My son, Pranoy, was recognized by the Mayor and the Council-member of Oro Valley this year for promoting inclusion in the community, owing his recognition to NDSS for selecting his photo for the video at Times Square. I remember those meetings at the Town Hall where I would get to see individuals with Down syndrome in janitorial roles representing an agency through which they would get hired and I would walk in to talk about inclusion in the community. I was constantly reminded how lucky our children were to have parents like us believing in our children’s potential and helping build a brighter future for them. Even though it was all new to the Town officials, they still listened and are in the process of collaborating with NDSS to bring in inclusive programs that benefit residents with all abilities.
The resistance and the ignorance that I get to shatter one educator at a time takes up my day (and night) in many ways. But my husband and I are firm believers of collaboration and peace – doing this in steps, treading softly but surely while we win over hearts and minds.
This year, I asked Sara Weir to help me build this foundation at my son’s school by presenting to 4th and 5th graders. Her knowledge combined with her creativity in finding the most appropriate answers to so many hands raised (young and old) was such an amazing experience for each of us.
A lot of parents came forward to thank me for the presentation – proving these 4th and 5th grade students did share their experience at the dinner table. A couple of them wanted to know the type of Down syndrome Pranoy had. Some of them got to learn their own friends did not like science as much as they did. Some of them wanted to sit at lunch with Pranoy. The questions they asked and the answers Sara came up with made the school library a promising ground for future thinkers, teachers, doctors, lawyers, scientists, artists, activists, legislators, police officers – the list goes on.
What stuck with me was why the math teacher suddenly asked about the Alzheimer’s connection – primarily to think no matter what you do, Alzheimer’s kills this population sooner or later. While Tucson really has a lot of catching up to do, I wish I could change their perception somehow, after all, it is all about keeping the brain active and the heart happy from the get go – and that is what inclusion really is in a nutshell: acceptance and opportunities.
Pranoy’s basketball league coach wanted all eight kids back on his team next season so when I jokingly said that he was being brave by wanting someone kicking water bottles, back on his team again, his thoughtful response was, “that keeps me alert.” This speaks volumes especially when I am surrounded mostly by decision makers in the education field who want change but don’t want to change.

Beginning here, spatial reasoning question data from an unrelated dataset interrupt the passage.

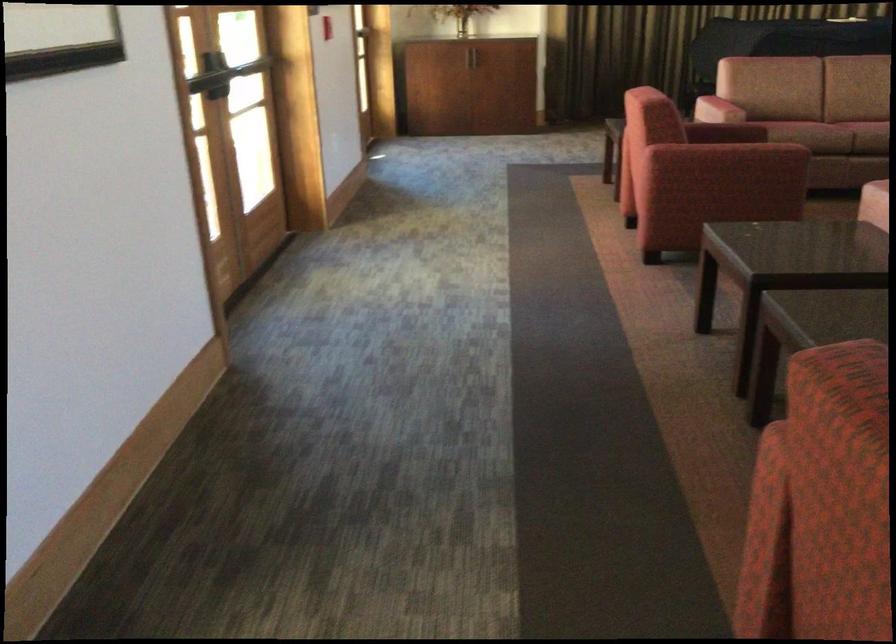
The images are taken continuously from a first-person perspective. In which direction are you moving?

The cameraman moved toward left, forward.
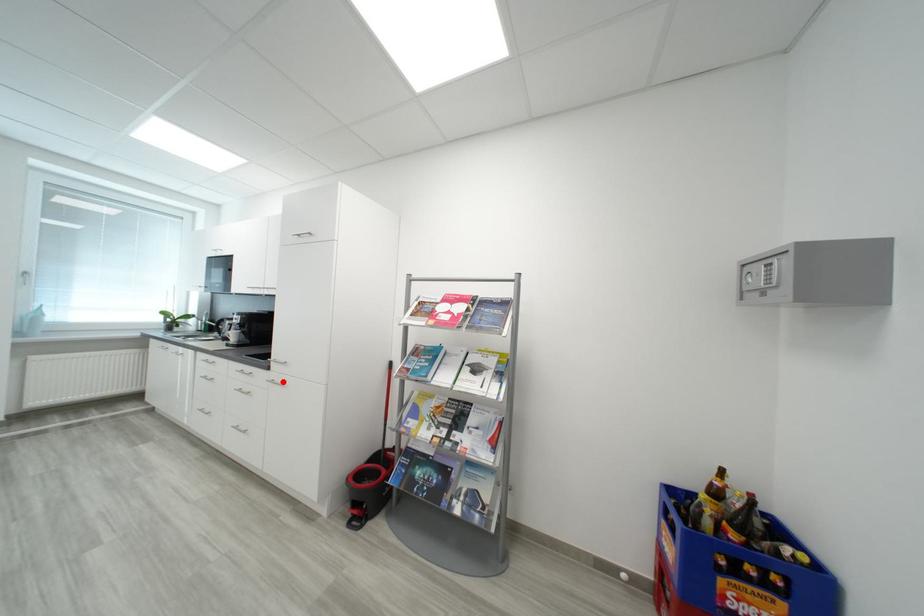
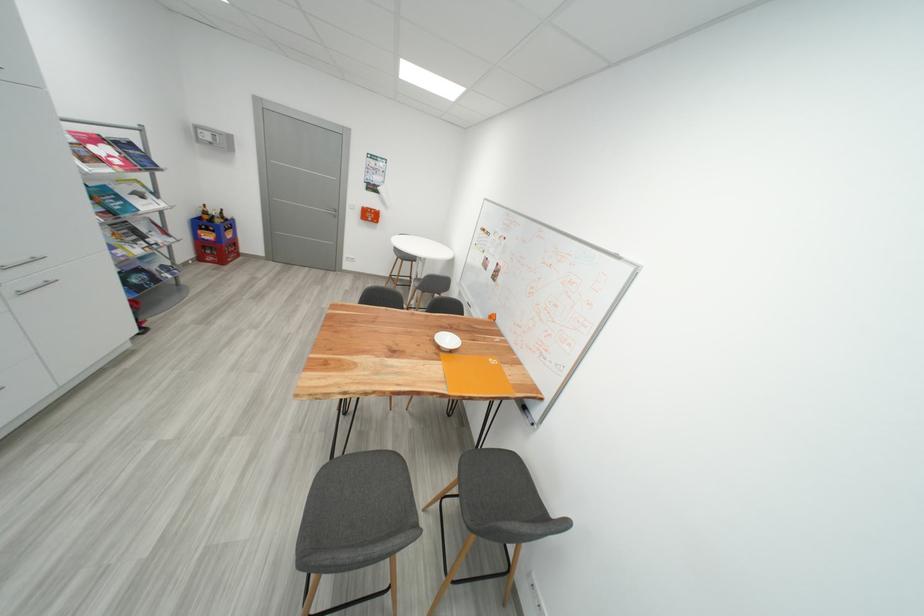
Question: I am providing you with two images of the same scene from different viewpoints. Image1 has a red point marked. In image2, the corresponding 3D location appears at what relative position? Reply with the corresponding letter.

Choices:
 (A) Closer
 (B) Farther

Answer: (B)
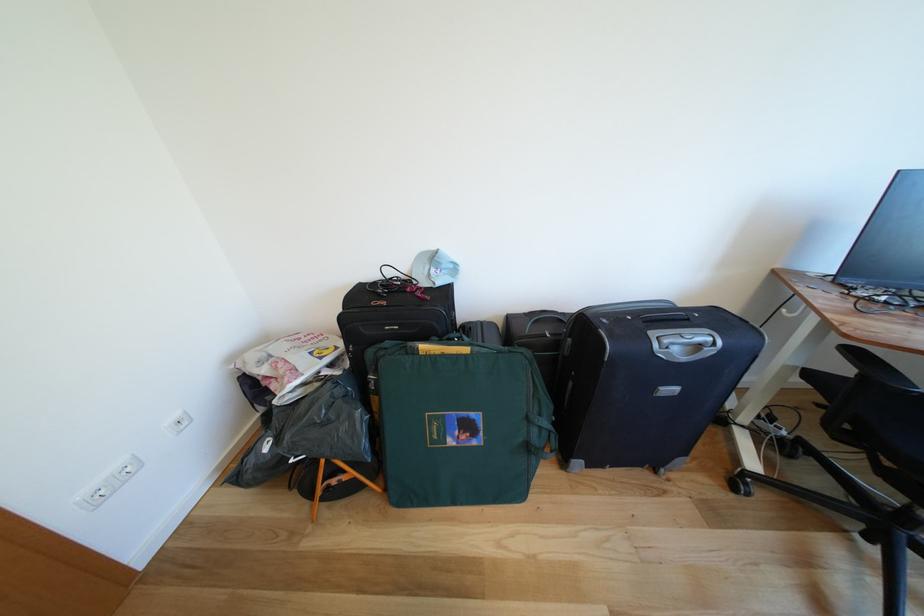
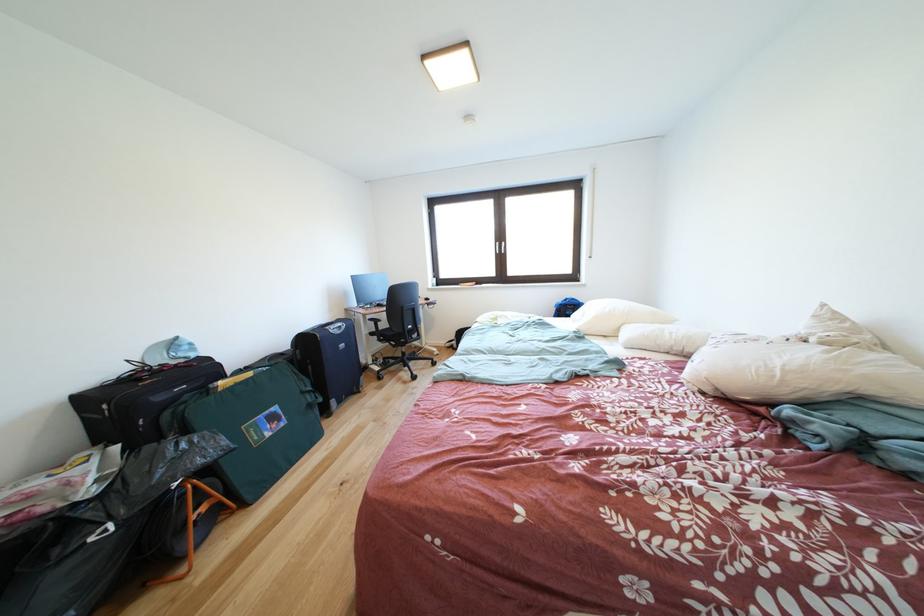
The point at (475, 354) is marked in the first image. Where is the corresponding point in the second image?

(259, 379)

I count my blessings every day. Pranoy’s current reading teacher did not want him in his class a few years ago when she was teaching 2nd grade because she didn’t have the right support system to offer. Fast forward, she has become his favorite teacher, he’s now wanting us to invite her to a beach vacation. At collaboration meetings, she thinks out of the box paving the way for the other subject matter experts to think creatively and believe in Pranoy’s ability to learn as any other.
Thank you, Sara, for the awareness you have created here in Copper Creek Elementary. Even though we were faced with resistance and ignorance, please know that you emerged as a true leader in spreading love for all children with Down syndrome and helping peers understand how important it is to save for one’s future, embrace diversity and learn firsthand how all of us deserve the same chances in life amidst our differences.